Seaducción
Ayer me encontré con el mar después de mucho tiempo. Improvisé de almohada la mochila y apoyé la cabeza para mirarlo como si fuera la primera vez. La marea baja me tocó el pie como dándome una cariñosa bienvenida. Me pareció un gesto tierno de su parte.
—Yo también te extrañé —le dije.
Nadie me escuchó porque la playa era nuestra, exclusivo lujo vernos esta vez casi a solas; nada tenía que ver la multitud de aquel último verano, ahora nos reencontrábamos bajo el sol de inicios de septiembre.
Su fuerza imponente se repartía entre los tres o cuatro que le posábamos los ojos. No supe si a propósito o no, repitió la caricia en mis dedos con la ola siguiente. Lo miré fijamente para dilucidar si era conmigo, si me quería decir algo.
—¿Acaso es posible tanto amor? —pregunté al aire. Lo privé de su encanto más evidente al apartar la mirada y cerrar los ojos. Quise ponerlo a prueba, ¿sería capaz de sorprenderme sin su belleza visual hipnotizante? No sabré si lo supo o lo intuyó, pero empezó a jugar en mi oído.
Y sin saber cómo me fui dejando llevar por su cadencia, firme, segura y tenaz. Mirame, mirame, mirame, creí escuchar. Noté algo distinto, lo sentí provocador. Y la marea empezó a subir.
No abrí los ojos, pero la ternura de la primera impresión fue mutando al sentir cómo la brisa juguetona de espuma fresca rozaba lentamente con suavidad mi hombro derecho. Simulando descaro, me salpicó con unas gotitas el lóbulo de la oreja.
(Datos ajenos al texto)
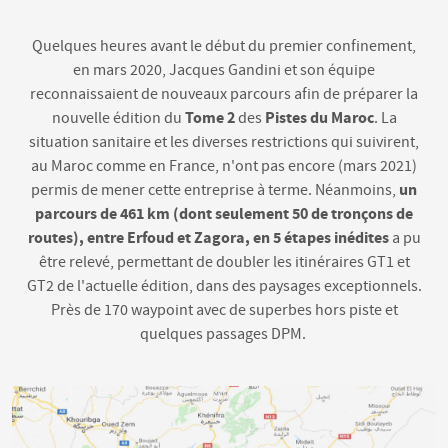
Quelques heures avant le début du premier confinement,
en mars 2020, Jacques Gandini et son équipe
reconnaissaient de nouveaux parcours afin de préparer la
Tome 2
Pistes du Maroc
nouvelle édition du
des
. La
situation sanitaire et les diverses restrictions qui suivirent,
au Maroc comme en France, n'ont pas encore (mars 2021)
un
permis de mener cette entreprise à terme.
Néanmoins,
parcours de 461 km (dont seulement 50 de tronçons de
routes), entre Erfoud et Zagora, en 5 étapes inédites
a pu
être relevé, permettant de doubler les itinéraires GT1 et
GT2 de l'actuelle édition, dans des paysages exceptionnels.
Près de 170 waypoint avec de superbes hors piste et
quelques passages DPM
.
Tragué saliva, aún sin abrir los ojos, con la certeza de que me estaba buscando. Ese mar no era el mismo que yo conocía. Me quedé en silencio y respiré profundo dejando que su aroma me llenara la nariz y su sudor salado, la boca. Entró con cuidado como llovizna y, ante su sutileza, sostuve la respiración un instante. Me agité un poco y me mojé, nunca me habían seducido así. Y encima “el muy turro” jugueteó con el viento en mi cuello.
Quise más, pero no pronuncié palabra ni caí en la tentación de volver a mirarlo. Me leyó el pensamiento o me escuchó la respiración y empezó con movimientos rítmicos lentos, pero con intensidad: subía por entre mis piernas y despacio bajaba. Una de las olas llegó más profundo y me lamió como a helado en cucurucho: con la puntita de abajo hacia arriba y succionando levemente al final. Me estremecí. Otra ola, con más intensidad y presión, y una tercera más larga. Volví a tomar aire cuando me soltó y suspiré a punto de llegar. Abrí más y con un toque sutil de espuma se me entrecortó el aire.
Acabé dentro de él. Después me acurruqué y me quedé dormida escuchándolo roncar bajito.